Task details » Please give the number of lines that hold the string "lists" in the listing, without any other words.

Exercise materials »
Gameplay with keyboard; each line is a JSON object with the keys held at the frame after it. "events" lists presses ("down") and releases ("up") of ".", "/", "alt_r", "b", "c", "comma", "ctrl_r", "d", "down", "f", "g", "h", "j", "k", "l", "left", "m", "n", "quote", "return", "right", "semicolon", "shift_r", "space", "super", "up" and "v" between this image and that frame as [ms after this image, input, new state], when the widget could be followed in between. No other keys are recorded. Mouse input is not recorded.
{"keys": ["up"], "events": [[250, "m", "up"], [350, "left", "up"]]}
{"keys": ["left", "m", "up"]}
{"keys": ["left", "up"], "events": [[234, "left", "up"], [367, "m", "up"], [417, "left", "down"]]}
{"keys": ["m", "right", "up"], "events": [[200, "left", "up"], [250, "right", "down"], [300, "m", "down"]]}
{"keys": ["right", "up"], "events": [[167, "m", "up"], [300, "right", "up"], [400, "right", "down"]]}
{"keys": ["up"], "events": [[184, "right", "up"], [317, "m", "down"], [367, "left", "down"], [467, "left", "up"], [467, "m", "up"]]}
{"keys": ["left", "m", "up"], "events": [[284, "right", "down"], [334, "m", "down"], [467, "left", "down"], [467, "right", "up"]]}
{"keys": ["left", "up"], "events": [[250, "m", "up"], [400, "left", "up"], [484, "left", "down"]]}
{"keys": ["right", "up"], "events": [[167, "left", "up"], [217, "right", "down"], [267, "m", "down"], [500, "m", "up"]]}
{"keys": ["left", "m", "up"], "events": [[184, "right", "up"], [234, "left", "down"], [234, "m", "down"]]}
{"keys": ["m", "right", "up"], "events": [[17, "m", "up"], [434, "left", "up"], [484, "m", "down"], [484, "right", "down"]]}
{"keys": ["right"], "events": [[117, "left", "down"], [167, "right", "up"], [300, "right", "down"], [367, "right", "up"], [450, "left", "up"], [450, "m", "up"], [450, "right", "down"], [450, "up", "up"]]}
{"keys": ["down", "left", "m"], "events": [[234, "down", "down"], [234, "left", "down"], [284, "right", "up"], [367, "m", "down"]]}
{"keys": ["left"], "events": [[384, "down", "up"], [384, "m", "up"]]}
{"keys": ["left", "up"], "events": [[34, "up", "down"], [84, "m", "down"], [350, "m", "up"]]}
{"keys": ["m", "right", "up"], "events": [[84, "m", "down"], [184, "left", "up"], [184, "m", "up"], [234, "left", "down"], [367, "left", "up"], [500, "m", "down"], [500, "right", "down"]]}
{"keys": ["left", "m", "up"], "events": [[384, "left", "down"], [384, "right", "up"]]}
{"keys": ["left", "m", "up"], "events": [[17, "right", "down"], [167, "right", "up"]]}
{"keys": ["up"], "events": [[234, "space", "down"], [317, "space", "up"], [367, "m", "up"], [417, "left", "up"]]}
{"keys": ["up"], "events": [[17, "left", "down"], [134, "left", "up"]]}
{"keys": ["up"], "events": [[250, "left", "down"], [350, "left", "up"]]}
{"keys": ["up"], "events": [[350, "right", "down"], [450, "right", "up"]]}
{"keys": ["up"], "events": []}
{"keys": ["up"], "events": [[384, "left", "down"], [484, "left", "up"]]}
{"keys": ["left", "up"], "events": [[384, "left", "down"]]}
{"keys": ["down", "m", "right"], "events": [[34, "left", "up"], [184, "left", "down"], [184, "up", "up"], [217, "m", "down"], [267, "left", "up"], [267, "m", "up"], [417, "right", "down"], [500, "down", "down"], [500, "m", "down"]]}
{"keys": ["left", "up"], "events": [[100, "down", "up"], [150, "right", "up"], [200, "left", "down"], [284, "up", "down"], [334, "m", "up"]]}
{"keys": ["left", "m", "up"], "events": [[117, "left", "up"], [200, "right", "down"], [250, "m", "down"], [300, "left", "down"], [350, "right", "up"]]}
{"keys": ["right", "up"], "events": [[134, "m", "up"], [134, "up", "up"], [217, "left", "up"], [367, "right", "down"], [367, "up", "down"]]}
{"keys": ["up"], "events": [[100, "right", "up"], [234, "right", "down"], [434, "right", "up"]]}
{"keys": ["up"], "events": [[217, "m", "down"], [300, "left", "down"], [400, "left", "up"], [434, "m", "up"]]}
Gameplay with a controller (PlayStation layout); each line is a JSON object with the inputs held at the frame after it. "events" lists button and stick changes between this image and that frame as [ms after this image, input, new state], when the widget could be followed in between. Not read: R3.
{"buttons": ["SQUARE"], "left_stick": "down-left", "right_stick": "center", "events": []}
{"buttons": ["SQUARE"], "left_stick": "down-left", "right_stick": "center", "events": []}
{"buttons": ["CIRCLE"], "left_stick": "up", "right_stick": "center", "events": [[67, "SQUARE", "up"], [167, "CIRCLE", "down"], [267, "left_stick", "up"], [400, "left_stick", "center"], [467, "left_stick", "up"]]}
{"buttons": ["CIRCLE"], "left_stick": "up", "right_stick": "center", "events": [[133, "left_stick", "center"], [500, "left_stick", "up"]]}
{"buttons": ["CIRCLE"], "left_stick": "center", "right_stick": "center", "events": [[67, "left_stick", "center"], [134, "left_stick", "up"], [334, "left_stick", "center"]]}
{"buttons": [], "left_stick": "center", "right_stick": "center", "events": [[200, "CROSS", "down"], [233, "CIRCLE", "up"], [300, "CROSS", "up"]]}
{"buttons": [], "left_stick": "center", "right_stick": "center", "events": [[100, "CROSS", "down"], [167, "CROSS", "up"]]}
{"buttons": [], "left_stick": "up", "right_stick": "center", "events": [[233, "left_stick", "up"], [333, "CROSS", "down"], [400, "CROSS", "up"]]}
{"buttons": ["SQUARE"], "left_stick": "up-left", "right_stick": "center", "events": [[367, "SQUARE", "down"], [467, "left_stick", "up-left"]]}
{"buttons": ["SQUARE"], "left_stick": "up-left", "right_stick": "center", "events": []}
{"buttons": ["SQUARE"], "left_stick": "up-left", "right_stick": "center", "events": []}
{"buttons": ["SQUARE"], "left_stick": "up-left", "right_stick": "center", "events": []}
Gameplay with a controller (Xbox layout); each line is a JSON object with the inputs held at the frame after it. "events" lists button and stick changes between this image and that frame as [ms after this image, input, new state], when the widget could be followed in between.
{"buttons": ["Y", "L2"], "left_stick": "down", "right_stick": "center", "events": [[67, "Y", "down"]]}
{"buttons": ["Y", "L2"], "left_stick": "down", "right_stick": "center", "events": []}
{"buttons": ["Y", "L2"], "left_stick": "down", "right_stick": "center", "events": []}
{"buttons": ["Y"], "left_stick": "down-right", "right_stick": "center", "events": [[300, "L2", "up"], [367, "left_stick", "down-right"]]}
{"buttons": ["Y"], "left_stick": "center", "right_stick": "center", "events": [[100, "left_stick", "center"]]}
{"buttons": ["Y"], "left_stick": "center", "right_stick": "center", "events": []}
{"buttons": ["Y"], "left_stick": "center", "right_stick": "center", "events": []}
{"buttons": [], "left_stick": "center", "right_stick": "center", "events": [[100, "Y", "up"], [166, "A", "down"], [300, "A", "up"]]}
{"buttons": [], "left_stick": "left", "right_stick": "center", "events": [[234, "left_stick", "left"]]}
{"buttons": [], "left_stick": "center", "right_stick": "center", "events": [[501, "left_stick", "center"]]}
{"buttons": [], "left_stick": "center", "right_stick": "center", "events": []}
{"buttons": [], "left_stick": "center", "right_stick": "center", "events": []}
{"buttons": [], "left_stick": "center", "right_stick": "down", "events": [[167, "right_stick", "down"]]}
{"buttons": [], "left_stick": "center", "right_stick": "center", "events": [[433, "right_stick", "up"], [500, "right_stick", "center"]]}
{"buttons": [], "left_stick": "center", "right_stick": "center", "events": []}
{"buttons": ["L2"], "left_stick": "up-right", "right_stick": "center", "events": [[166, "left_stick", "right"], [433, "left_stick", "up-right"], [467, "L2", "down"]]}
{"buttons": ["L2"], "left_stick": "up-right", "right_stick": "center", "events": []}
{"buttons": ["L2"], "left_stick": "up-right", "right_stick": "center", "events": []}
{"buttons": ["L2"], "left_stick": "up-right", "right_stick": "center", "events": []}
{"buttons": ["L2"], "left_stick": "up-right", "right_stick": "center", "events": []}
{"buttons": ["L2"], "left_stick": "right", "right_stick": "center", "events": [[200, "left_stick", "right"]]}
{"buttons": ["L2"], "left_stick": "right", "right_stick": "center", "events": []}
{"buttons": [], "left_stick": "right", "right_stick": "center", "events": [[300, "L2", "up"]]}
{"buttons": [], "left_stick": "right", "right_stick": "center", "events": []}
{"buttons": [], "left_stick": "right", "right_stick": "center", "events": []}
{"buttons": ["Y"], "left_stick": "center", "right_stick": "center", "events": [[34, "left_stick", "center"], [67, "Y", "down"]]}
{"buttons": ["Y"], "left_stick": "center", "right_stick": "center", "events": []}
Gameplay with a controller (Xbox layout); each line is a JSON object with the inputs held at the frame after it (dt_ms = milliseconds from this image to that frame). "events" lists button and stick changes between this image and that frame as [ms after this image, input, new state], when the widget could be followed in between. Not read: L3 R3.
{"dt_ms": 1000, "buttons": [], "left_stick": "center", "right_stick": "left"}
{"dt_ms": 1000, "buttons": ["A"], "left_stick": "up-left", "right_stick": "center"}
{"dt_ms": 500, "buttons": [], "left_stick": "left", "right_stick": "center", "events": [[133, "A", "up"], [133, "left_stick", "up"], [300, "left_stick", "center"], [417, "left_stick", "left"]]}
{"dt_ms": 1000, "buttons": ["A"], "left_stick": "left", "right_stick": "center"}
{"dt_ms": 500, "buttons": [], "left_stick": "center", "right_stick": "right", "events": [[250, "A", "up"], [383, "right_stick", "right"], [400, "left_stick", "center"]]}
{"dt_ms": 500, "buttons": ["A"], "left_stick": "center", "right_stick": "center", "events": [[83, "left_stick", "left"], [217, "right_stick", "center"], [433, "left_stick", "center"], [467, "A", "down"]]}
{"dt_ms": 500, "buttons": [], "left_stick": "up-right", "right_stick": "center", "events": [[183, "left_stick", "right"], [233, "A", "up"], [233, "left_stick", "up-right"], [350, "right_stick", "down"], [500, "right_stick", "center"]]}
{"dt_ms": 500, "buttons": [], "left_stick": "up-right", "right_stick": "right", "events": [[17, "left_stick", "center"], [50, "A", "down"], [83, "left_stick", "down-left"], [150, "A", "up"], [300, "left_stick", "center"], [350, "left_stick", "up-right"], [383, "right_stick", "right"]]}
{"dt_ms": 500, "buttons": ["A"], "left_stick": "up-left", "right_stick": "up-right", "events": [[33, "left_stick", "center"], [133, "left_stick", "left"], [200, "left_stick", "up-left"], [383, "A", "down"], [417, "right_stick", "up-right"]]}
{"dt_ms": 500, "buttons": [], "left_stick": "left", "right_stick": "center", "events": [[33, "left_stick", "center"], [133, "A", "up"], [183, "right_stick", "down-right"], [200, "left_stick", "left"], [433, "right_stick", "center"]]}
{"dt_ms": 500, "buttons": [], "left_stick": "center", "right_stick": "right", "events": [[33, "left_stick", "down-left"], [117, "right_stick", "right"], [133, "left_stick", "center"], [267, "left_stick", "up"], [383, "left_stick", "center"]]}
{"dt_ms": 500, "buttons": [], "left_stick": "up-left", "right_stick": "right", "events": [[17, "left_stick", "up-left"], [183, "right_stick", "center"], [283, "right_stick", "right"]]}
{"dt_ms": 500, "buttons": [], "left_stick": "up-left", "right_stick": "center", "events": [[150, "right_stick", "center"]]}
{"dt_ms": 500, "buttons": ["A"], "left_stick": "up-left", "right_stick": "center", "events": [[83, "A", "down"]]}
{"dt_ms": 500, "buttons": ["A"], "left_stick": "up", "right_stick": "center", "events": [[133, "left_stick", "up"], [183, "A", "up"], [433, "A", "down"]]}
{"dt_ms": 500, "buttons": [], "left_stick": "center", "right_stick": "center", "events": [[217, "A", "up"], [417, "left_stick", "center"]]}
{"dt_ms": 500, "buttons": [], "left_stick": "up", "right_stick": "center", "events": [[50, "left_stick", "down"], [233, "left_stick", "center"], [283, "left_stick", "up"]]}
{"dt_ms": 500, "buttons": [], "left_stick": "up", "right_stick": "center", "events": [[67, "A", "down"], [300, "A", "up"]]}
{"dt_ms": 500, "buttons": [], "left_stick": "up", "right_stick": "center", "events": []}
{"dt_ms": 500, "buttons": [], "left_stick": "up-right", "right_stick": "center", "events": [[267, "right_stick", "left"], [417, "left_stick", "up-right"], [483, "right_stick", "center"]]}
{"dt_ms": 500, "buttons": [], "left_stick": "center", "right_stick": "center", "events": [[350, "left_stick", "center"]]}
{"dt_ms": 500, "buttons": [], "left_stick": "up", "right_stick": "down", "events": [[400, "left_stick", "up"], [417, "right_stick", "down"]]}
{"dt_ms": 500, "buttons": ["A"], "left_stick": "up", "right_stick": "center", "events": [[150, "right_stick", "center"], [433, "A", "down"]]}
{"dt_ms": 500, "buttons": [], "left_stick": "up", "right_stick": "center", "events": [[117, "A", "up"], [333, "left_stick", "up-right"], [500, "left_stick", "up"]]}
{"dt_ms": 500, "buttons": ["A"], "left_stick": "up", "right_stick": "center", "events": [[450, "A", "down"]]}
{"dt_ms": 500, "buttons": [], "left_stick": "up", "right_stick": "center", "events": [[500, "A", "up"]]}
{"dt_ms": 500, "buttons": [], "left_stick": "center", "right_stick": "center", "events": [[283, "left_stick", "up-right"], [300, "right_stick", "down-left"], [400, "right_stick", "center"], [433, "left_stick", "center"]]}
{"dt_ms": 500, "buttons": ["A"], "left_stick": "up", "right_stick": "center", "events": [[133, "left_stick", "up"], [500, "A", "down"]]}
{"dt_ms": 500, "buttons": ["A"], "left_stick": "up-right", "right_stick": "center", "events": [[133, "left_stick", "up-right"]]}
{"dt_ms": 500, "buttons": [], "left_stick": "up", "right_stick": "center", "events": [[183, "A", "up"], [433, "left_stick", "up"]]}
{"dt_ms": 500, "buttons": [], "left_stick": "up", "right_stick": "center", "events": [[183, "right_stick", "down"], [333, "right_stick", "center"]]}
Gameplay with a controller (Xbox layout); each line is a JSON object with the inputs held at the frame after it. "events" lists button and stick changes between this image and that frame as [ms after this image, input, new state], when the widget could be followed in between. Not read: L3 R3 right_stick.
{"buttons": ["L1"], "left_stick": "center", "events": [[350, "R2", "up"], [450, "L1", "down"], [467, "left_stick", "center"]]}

Expected answer » 5